Given problem:
Repeat each entry exactly and drop the pictures.

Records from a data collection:

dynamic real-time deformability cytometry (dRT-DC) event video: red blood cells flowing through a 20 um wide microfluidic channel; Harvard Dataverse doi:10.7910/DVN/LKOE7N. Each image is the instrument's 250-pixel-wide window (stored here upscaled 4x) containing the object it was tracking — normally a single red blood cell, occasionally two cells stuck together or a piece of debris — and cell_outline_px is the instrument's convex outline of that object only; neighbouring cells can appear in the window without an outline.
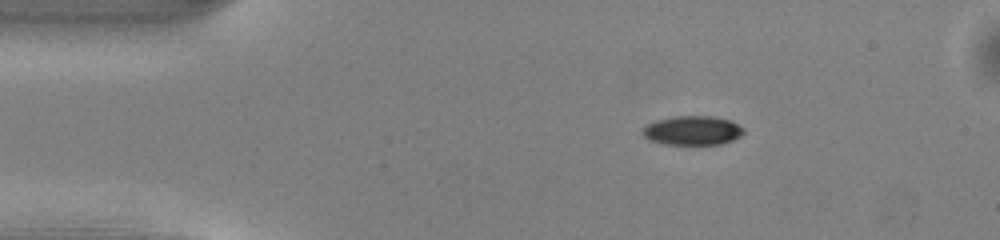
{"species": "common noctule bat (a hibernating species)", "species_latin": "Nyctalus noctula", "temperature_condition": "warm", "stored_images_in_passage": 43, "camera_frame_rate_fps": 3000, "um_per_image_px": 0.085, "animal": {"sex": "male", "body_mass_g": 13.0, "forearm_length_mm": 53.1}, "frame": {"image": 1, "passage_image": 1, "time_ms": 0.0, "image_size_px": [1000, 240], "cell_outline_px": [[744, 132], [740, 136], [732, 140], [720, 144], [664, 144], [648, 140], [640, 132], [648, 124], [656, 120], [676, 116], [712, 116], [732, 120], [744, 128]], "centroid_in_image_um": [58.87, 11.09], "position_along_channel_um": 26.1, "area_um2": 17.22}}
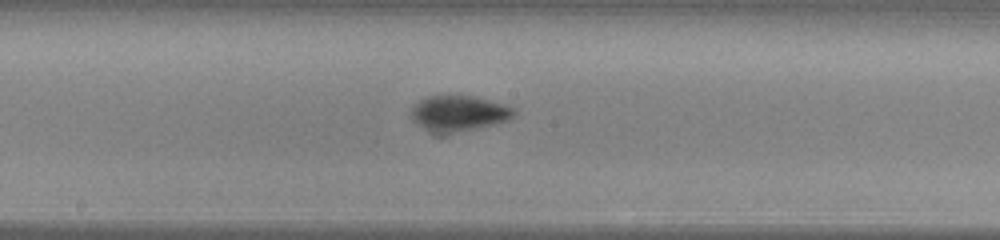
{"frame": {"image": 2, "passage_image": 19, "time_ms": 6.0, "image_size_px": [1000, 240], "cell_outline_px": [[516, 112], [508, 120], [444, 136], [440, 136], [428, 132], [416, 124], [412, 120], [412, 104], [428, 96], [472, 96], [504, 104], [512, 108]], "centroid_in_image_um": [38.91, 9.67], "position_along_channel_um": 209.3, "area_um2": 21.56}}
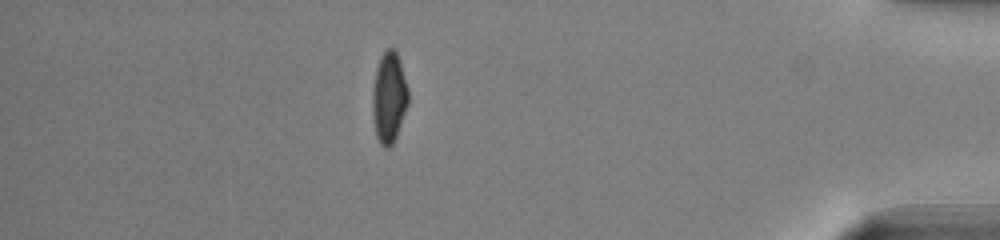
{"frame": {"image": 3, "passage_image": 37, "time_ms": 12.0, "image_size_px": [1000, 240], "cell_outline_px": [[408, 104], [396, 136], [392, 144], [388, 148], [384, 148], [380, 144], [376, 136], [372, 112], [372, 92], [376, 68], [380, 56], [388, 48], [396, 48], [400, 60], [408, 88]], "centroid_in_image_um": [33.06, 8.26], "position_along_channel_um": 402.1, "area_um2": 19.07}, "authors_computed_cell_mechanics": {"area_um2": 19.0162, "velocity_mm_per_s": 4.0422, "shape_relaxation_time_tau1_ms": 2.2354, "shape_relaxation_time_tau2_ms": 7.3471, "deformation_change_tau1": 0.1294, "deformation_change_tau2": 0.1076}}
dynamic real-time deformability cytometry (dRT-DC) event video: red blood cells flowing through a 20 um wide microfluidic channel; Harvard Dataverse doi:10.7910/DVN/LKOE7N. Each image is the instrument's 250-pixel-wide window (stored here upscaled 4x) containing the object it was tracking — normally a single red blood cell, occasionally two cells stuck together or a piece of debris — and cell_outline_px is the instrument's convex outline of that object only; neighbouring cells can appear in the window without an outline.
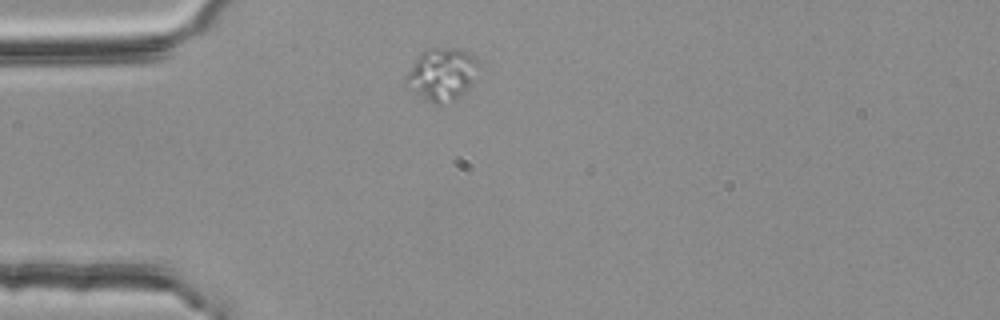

Response to this task:
dynamic real-time deformability cytometry (dRT-DC) event video: red blood cells flowing through a 20 um wide microfluidic channel; Harvard Dataverse doi:10.7910/DVN/LKOE7N. Each image is the instrument's 250-pixel-wide window (stored here upscaled 4x) containing the object it was tracking — normally a single red blood cell, occasionally two cells stuck together or a piece of debris — and cell_outline_px is the instrument's convex outline of that object only; neighbouring cells can appear in the window without an outline.
{"species": "common noctule bat (a hibernating species)", "species_latin": "Nyctalus noctula", "temperature_condition": "warm", "stored_images_in_passage": 43, "camera_frame_rate_fps": 3000, "um_per_image_px": 0.085, "animal": {"sex": "male", "body_mass_g": 13.0, "forearm_length_mm": 53.1}, "frame": {"image": 1, "passage_image": 1, "time_ms": 0.0, "image_size_px": [1000, 240], "cell_outline_px": [[744, 132], [740, 136], [732, 140], [720, 144], [664, 144], [648, 140], [640, 132], [648, 124], [656, 120], [676, 116], [712, 116], [732, 120], [744, 128]], "centroid_in_image_um": [58.87, 11.09], "position_along_channel_um": 26.1, "area_um2": 17.22}}
{"frame": {"image": 2, "passage_image": 19, "time_ms": 6.0, "image_size_px": [1000, 240], "cell_outline_px": [[516, 112], [508, 120], [444, 136], [440, 136], [428, 132], [416, 124], [412, 120], [412, 104], [428, 96], [472, 96], [504, 104], [512, 108]], "centroid_in_image_um": [38.91, 9.67], "position_along_channel_um": 209.3, "area_um2": 21.56}}
{"frame": {"image": 3, "passage_image": 37, "time_ms": 12.0, "image_size_px": [1000, 240], "cell_outline_px": [[408, 104], [396, 136], [392, 144], [388, 148], [384, 148], [380, 144], [376, 136], [372, 112], [372, 92], [376, 68], [380, 56], [388, 48], [396, 48], [400, 60], [408, 88]], "centroid_in_image_um": [33.06, 8.26], "position_along_channel_um": 402.1, "area_um2": 19.07}, "authors_computed_cell_mechanics": {"area_um2": 19.0162, "velocity_mm_per_s": 4.0422, "shape_relaxation_time_tau1_ms": 2.2354, "shape_relaxation_time_tau2_ms": 7.3471, "deformation_change_tau1": 0.1294, "deformation_change_tau2": 0.1076}}
dynamic real-time deformability cytometry (dRT-DC) event video: red blood cells flowing through a 20 um wide microfluidic channel; Harvard Dataverse doi:10.7910/DVN/LKOE7N. Each image is the instrument's 250-pixel-wide window (stored here upscaled 4x) containing the object it was tracking — normally a single red blood cell, occasionally two cells stuck together or a piece of debris — and cell_outline_px is the instrument's convex outline of that object only; neighbouring cells can appear in the window without an outline.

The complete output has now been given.